MGK’nın “Türkiye’nin tek hakimi benim” şeklindeki antidemokratik yaklaşımına karşı çıkmanın, Ordu düşmanlığı olarak görüldüğü; kızların üniversiteden başörtüsü nedeniyle atılmasının Anayasanın eğitim özgürlüğü ve temel hak ve hürriyetleri ihlal ettiğini söylemenin laikliğe, Cumhuriyete ve Atatürk’e ihanet olarak telakki edildiği bir siyaset ve medya dünyasının, Türkiye’yi derin bir girdaba hapsettiğini, bir cendere içine soktuğunu görmek bu kadar zor mudur?

Askeri kışkırtarak, en temel hakları dahi “askıya” almayı bırakınız “mahzene” atan bir küflü siyaset anlayışı ile Türkiye’nin milli geliri artmış ve demokratik, laik, sosyal bir hukuk devleti olduğumuz müseccel hale gelmiş mi oluyor?

Neresinden bakarsanız bakınız, ortada müthiş bir Anayasa ihlali vardır..

Anayasa hukukunun en temel prensiplerinden birisinin, “Anayasa Mahkemesinin kendini yasama organı yerine koyarak hüküm ihdas etmemesi” ilkesini gözardı edenlerin başında geçmişte Anayasa Mahkemesi Başkanlığı yapmış olanların bulunmasından tedirginlik ve endişe duymamak imkanı var mıdır?

Egemenliği MGK’ya havale edenlerin, Atatürkçülüğünü nereye koyacağız?

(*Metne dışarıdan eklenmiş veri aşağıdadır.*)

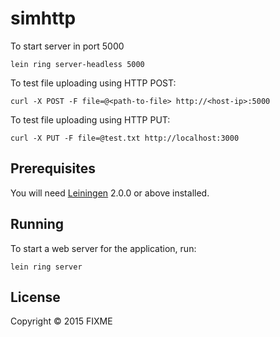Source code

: # simhttp

To start server in port 5000

    lein ring server-headless 5000

To test file uploading using HTTP POST:

    curl -X POST -F file=@<path-to-file> http://<host-ip>:5000

To test file uploading using HTTP PUT:

    curl -X PUT -F file=@test.txt http://localhost:3000

## Prerequisites

You will need [Leiningen][] 2.0.0 or above installed.

[leiningen]: https://github.com/technomancy/leiningen

## Running

To start a web server for the application, run:

    lein ring server

## License

Copyright © 2015 FIXME
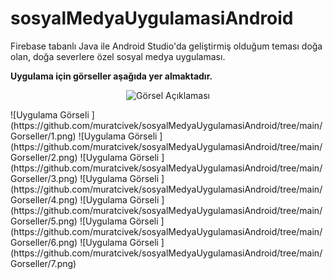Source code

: # sosyalMedyaUygulamasiAndroid
Firebase tabanlı Java ile Android Studio'da geliştirmiş olduğum teması doğa olan, doğa severlere özel sosyal medya uygulaması.

**Uygulama için görseller aşağıda yer almaktadır.**
<p align="center">
  <img src="https://github.com/muratcivek/sosyalMedyaUygulamasiAndroid/tree/main/Gorseller/1.png" alt="Görsel Açıklaması">
</p>
![Uygulama Görseli ](https://github.com/muratcivek/sosyalMedyaUygulamasiAndroid/tree/main/Gorseller/1.png)  
![Uygulama Görseli ](https://github.com/muratcivek/sosyalMedyaUygulamasiAndroid/tree/main/Gorseller/2.png)  
![Uygulama Görseli ](https://github.com/muratcivek/sosyalMedyaUygulamasiAndroid/tree/main/Gorseller/3.png)  
![Uygulama Görseli ](https://github.com/muratcivek/sosyalMedyaUygulamasiAndroid/tree/main/Gorseller/4.png)  
![Uygulama Görseli ](https://github.com/muratcivek/sosyalMedyaUygulamasiAndroid/tree/main/Gorseller/5.png)  
![Uygulama Görseli ](https://github.com/muratcivek/sosyalMedyaUygulamasiAndroid/tree/main/Gorseller/6.png)  
![Uygulama Görseli ](https://github.com/muratcivek/sosyalMedyaUygulamasiAndroid/tree/main/Gorseller/7.png)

Cumhuriyeti kuran ve üstelik kendisi mareşallığa kadar yükselen bir Atatürk, egemenliğin MGK’da olduğunu söyledi de, bunun böyle olduğunu tarih öğretmenim Ülkü Acem ve Anayasa hukuku hocam Prof. Bülent Tanör yoksa bize öğretmedi mi!?

Hocalarım belki de bu dersi okuttu da ben derste yoktum; yoksa siz de mi “ders almadınız!?”